It started with the realisation that I could not read the map. In the dim light of the car interior, the tiny font was competely indecipherable, leaving us stranded looking for some unnamed street in the suburbs of Pafos.
My shorts have two pockets on the legs. In one I keep my wallet, in the other my phone. On holiday, I have the dilemma of where to put a camera but mercifully, the camera has a case which has a belt loop atttached and so, with quick draw photography a definite bonus in a location where lizards and butterflies are apt to appear and disappear with little announcement, I keep it there, uncool though it might appear.

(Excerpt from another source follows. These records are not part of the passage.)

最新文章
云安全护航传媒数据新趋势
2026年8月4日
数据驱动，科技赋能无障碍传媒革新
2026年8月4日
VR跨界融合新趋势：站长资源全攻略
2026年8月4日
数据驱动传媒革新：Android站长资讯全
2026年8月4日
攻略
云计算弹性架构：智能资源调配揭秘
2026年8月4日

But suddenly there was the possibilitiy, nay the necessity, of reading glasses. Where would they live and how would I ensure I did not lose them?
The realisation of their necessity had already been made apparent six months earlier as I attempted to read the map I had printed to guide my way in Munich. On a layby on the A3 one foggy January day, I found myself unable to discern the number of the autobahn from the google maps offering of the area. Was that 83? 93? 98? Oh! This wouldn’t do! I have to sort this out. And had I? No. Pride stopped me: and the belief that immortality, freedom from bodily degredation was mine, not like everyone else who had previously and erroneously believed it. I actually was suffering none of the age-related decline that afflicted lesser mortals.
Except now I couldn’t read the bloody map whereas, a year ago I could have!
The trip to the opticians had confirmed it: +0.75 in each eye where before it was perfect. Reading glasses they said would become necessary but I didn’t have to do it now (though the eager demeanor of the lad in Specsavers idicated he would be most disappointed if I didn’t).
And so, his get-out accepted, the denial continued. My eyesight was still ok as long as the light levels remained reasonable. After all., who can read in poor light?
But here I was frustrated and slightly ashamed in the municipal car park in Pafos, having to call the owner of the vila for directions because I had been hitherto too proud to get myself the reading glasses I knew deep down were necessary, despite the implications for my own sudenly apparent ordinary mortality.
But, and returning to my original point, where does one keep glasses? In the course of a day’s activity, a wallet can be accommodated. A passport even. A phone, obviously. But where to keep glasses?
In Hong Kong a few years ago, a more enlightened colleague had persuaded me to purchase a “manbag”. Exquisitely stiched from quality leather and ultimately incorporated economically into the transaction of purchasing a wheely suitcase that became ultimately required on that trip, the bag was seemingly an astute purchase in Hong Kong.
But, home in South Goucestershire, it suddenly seemed a bit pretentious and even a bit camp and despite its obvious usefulness with regards to loose change and the other apparatus of 21st century living, it was relegated to, initally a receptacle for IT related cables for travelling and ultimately to the bottom of my wardrobe in shameful neglect.
This is a shame. Ladies always carry handbags. It would seem from the turnover of such objects that the search for the ideal is never at an end. But at any one time, there is a place in which all the useful and useless paraphernalia of life can be accommodated.
The mystery of the handbag can never be fathomed. From looking into my mother’s handbag for the doorkey on evenings whan I wanted to return home early from some event, I knew there was something deep and unfathomable about this bastion of feminine practicality. Amongst the compacts, receipts, breath mints, dental floss and unidentifiable feminine hygeine products to be found, was an unapproachability that led me to find that key and get out.
But how useful that containment!
So why suddenly when I had the chance to have my own handy repository of useful things, am I suddenly so self-conscious? Just think of al lthe things I could have in there in addition to the requisite objects of the 21st Century lifestyle! String, superglue, a swiss-army knife, adjustable spanner, cable ties!!! oh there is no end to the usefulness I could carry around with me!
But no. I cannot. Even I who snorts at convention, who thumbs his nose at dispproval without just cause, even I cannot bring myself to carry around my shiny brown leather practical solution to modern clutter.
And so, where do I keep my specs? The question remains. And so, I shall continue to squint in denial.